• _Exercise brief_: Transcribe the records in their entirety, exactly as given.

= = = = =

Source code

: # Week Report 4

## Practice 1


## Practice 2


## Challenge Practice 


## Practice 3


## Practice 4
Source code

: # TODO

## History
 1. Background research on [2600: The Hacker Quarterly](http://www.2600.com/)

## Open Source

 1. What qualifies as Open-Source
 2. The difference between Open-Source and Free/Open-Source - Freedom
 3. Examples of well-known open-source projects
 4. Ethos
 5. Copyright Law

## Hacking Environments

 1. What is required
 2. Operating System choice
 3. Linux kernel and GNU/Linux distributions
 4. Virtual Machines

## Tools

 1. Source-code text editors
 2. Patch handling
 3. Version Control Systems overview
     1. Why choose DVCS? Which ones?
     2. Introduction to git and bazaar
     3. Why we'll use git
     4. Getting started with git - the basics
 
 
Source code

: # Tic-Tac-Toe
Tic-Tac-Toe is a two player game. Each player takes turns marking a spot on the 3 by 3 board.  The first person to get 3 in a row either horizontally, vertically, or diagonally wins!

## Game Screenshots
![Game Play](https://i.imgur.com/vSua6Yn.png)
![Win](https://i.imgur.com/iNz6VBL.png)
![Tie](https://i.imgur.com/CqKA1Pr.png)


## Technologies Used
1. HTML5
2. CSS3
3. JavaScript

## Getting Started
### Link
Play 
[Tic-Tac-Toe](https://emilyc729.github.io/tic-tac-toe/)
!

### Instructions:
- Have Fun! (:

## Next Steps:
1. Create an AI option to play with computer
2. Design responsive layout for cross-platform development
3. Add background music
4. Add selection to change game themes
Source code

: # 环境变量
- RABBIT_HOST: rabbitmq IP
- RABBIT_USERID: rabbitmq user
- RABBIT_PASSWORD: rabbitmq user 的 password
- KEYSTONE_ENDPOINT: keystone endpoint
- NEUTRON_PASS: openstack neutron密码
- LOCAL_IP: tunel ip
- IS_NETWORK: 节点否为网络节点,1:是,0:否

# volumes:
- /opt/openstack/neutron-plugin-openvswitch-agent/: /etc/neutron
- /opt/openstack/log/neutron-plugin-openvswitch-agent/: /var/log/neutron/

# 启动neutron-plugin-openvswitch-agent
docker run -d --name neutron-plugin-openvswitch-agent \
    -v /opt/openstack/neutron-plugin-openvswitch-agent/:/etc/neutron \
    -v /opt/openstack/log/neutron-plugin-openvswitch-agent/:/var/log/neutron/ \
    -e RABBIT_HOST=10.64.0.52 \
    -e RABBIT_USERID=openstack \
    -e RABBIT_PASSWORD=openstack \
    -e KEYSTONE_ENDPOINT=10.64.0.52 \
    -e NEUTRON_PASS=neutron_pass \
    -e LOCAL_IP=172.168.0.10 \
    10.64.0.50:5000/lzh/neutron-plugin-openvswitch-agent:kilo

= = = = =

• _Answer for this exercise_:
Source code

: # Week Report 4

## Practice 1


## Practice 2


## Challenge Practice 


## Practice 3


## Practice 4
Source code

: # TODO

## History
 1. Background research on [2600: The Hacker Quarterly](http://www.2600.com/)

## Open Source

 1. What qualifies as Open-Source
 2. The difference between Open-Source and Free/Open-Source - Freedom
 3. Examples of well-known open-source projects
 4. Ethos
 5. Copyright Law

## Hacking Environments

 1. What is required
 2. Operating System choice
 3. Linux kernel and GNU/Linux distributions
 4. Virtual Machines

## Tools

 1. Source-code text editors
 2. Patch handling
 3. Version Control Systems overview
     1. Why choose DVCS? Which ones?
     2. Introduction to git and bazaar
     3. Why we'll use git
     4. Getting started with git - the basics
 
 
Source code

: # Tic-Tac-Toe
Tic-Tac-Toe is a two player game. Each player takes turns marking a spot on the 3 by 3 board.  The first person to get 3 in a row either horizontally, vertically, or diagonally wins!

## Game Screenshots
![Game Play](https://i.imgur.com/vSua6Yn.png)
![Win](https://i.imgur.com/iNz6VBL.png)
![Tie](https://i.imgur.com/CqKA1Pr.png)


## Technologies Used
1. HTML5
2. CSS3
3. JavaScript

## Getting Started
### Link
Play 
[Tic-Tac-Toe](https://emilyc729.github.io/tic-tac-toe/)
!

### Instructions:
- Have Fun! (:

## Next Steps:
1. Create an AI option to play with computer
2. Design responsive layout for cross-platform development
3. Add background music
4. Add selection to change game themes
Source code

: # 环境变量
- RABBIT_HOST: rabbitmq IP
- RABBIT_USERID: rabbitmq user
- RABBIT_PASSWORD: rabbitmq user 的 password
- KEYSTONE_ENDPOINT: keystone endpoint
- NEUTRON_PASS: openstack neutron密码
- LOCAL_IP: tunel ip
- IS_NETWORK: 节点否为网络节点,1:是,0:否

# volumes:
- /opt/openstack/neutron-plugin-openvswitch-agent/: /etc/neutron
- /opt/openstack/log/neutron-plugin-openvswitch-agent/: /var/log/neutron/

# 启动neutron-plugin-openvswitch-agent
docker run -d --name neutron-plugin-openvswitch-agent \
    -v /opt/openstack/neutron-plugin-openvswitch-agent/:/etc/neutron \
    -v /opt/openstack/log/neutron-plugin-openvswitch-agent/:/var/log/neutron/ \
    -e RABBIT_HOST=10.64.0.52 \
    -e RABBIT_USERID=openstack \
    -e RABBIT_PASSWORD=openstack \
    -e KEYSTONE_ENDPOINT=10.64.0.52 \
    -e NEUTRON_PASS=neutron_pass \
    -e LOCAL_IP=172.168.0.10 \
    10.64.0.50:5000/lzh/neutron-plugin-openvswitch-agent:kilo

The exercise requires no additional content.